AUGUST 25, 1997
A Semester Apart
by Sarah Beran
Three WHS Alumni Study in Beijing
As most college students are settling back into their dorm rooms and reacquainting themselves with the all night pizza deliveries and solitary nights spent in the library, three WHS alumni are preparing for four months of study in the People's Republic of China. Russell Needham of Washington State University, Lee Sutton of University of Puget Sound, and I (of Claremont McKenna College) arrived in Beijing on Aug. 23 after a fourteen hour flight across the Pacific. Our entire fall semester will be spent at the Beijing University of Physical Education, where we will take courses ranging from the economic and government of modern China to the ancient art of Chinese calligraphy.
Twenty one college students from around the world are participating in the Beijing study abroad program. We will stay in dormitories at the University, which is located in the northwest corner of Beijing, near other universities and the Summer Palaces. For centuries, the University's grounds were used for hunting and recreation by the emperors of China who resided nearby at the Forbidden Palace. Now, the grounds are used by China's international martial arts and Olympic teams.
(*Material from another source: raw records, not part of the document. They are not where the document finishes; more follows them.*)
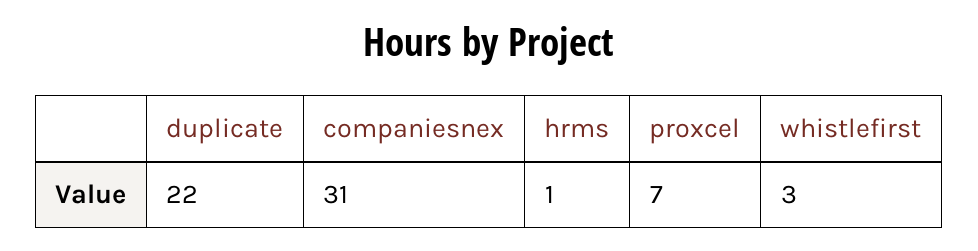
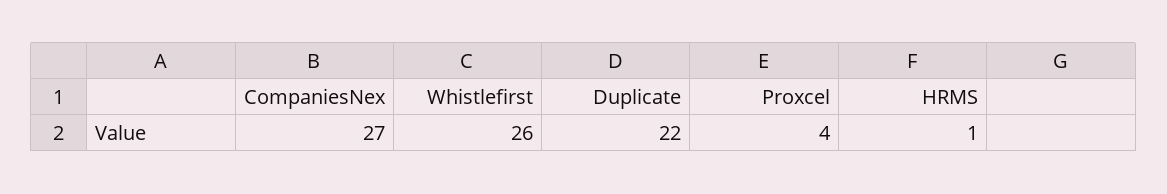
  {
    "duplicate": 22,
-   "companiesnex": 31,
+   "companiesnex": 27,
    "hrms": 1,
-   "proxcel": 7,
+   "proxcel": 4,
-   "whistlefirst": 3
+   "whistlefirst": 26
  }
The purpose of this trip is not only to sharpen language skills, but also to begin to understand the cultural and historical background of the enigma that is modern China. Our courses will be taught in English by the Chinese faculty. We will also take ten hours of Chinese in the classroom a week, plus five hours of private instruction. The program focuses on exposing the students to China. Thus, none of our meals are provided, forcing us to venture out into Beijing and mingle with the population. At the beginning of the semester, we will travel to northwest China where we will stay in a Buddhist monastery for a week. Students also visit a destination far from the average tourist's path later in the semester. In the past, the program has taken participants to Inner Mongolia and the sacred mountains of Wudangshan in Central China.
China is a diverse country, containing both desert and jungle, nomad and businessman. These trips allow us to experience the diversities for ourselves, rather than reading about them in a text book.
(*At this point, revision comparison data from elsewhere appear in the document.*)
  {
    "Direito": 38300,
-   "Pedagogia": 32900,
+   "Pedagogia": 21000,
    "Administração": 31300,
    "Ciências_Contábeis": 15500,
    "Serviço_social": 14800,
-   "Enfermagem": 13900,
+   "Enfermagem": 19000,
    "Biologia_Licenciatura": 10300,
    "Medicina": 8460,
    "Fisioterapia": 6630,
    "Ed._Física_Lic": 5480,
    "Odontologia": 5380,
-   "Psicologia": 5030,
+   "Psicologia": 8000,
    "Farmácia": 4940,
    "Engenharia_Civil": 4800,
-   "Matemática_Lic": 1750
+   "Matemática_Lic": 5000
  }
As the leading news sources are fond of pointing out, China is at a crossroads. She is the only remaining communist superpower and her Gross National Product (GNP) is rising at a rate that assures her a key role in the future of international trade and business. So far, the People's Republic of China has managed to keep a relatively strong hold on the communist ideology while continuing to promote modernization. With the acquisition of Hong Kong, China has been forced to deal with the West and the products of capitalism. both human and economics. We would do well to watch.